EXERCISE BRIEF — If a line in the data below contains the word "href", copy it out.

--------------------------------

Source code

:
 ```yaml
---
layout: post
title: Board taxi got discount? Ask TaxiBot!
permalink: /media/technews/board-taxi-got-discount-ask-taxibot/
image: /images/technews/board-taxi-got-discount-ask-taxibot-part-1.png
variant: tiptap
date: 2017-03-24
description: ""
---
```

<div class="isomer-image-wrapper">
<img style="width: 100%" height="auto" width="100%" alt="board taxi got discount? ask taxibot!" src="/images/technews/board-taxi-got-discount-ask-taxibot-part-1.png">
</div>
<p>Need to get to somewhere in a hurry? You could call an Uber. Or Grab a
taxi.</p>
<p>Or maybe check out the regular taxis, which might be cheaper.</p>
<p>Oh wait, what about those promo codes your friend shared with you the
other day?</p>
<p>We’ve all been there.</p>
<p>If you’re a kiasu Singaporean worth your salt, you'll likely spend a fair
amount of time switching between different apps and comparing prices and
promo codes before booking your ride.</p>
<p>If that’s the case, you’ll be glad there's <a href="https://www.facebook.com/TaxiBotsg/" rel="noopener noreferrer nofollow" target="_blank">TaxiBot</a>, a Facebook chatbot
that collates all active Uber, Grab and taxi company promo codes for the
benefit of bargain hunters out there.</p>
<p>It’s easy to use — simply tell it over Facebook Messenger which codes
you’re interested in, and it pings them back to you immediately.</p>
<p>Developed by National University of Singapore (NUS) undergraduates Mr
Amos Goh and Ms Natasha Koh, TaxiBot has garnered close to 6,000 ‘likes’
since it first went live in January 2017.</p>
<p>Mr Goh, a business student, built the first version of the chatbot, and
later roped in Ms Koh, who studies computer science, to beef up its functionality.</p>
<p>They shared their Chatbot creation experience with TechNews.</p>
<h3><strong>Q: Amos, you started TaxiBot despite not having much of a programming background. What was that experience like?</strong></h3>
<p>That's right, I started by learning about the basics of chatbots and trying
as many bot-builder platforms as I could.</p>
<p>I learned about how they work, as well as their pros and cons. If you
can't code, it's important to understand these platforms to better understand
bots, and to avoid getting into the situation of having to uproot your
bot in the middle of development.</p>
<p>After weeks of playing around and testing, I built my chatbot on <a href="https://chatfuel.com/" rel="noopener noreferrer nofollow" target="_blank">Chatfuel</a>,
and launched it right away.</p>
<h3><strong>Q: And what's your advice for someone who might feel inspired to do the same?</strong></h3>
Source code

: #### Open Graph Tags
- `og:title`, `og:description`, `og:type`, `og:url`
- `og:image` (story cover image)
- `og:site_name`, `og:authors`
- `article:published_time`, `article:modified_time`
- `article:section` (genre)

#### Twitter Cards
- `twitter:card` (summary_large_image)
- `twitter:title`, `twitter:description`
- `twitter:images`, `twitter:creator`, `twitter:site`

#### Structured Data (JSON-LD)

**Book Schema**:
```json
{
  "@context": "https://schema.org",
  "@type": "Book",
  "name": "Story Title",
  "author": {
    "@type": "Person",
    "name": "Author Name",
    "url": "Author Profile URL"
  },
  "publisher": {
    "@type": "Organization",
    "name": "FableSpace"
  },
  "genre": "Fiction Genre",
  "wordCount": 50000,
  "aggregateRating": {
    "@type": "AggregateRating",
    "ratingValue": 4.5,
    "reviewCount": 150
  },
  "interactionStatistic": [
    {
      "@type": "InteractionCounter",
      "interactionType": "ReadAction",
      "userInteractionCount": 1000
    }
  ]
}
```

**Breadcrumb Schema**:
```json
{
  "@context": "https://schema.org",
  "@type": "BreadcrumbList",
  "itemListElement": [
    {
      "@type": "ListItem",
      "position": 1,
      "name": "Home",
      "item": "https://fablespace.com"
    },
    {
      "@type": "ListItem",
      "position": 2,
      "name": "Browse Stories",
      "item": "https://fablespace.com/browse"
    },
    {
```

--------------------------------

FINISHED EXERCISE —
<p>If that’s the case, you’ll be glad there's <a href="https://www.facebook.com/TaxiBotsg/" rel="noopener noreferrer nofollow" target="_blank">TaxiBot</a>, a Facebook chatbot
<p>After weeks of playing around and testing, I built my chatbot on <a href="https://chatfuel.com/" rel="noopener noreferrer nofollow" target="_blank">Chatfuel</a>,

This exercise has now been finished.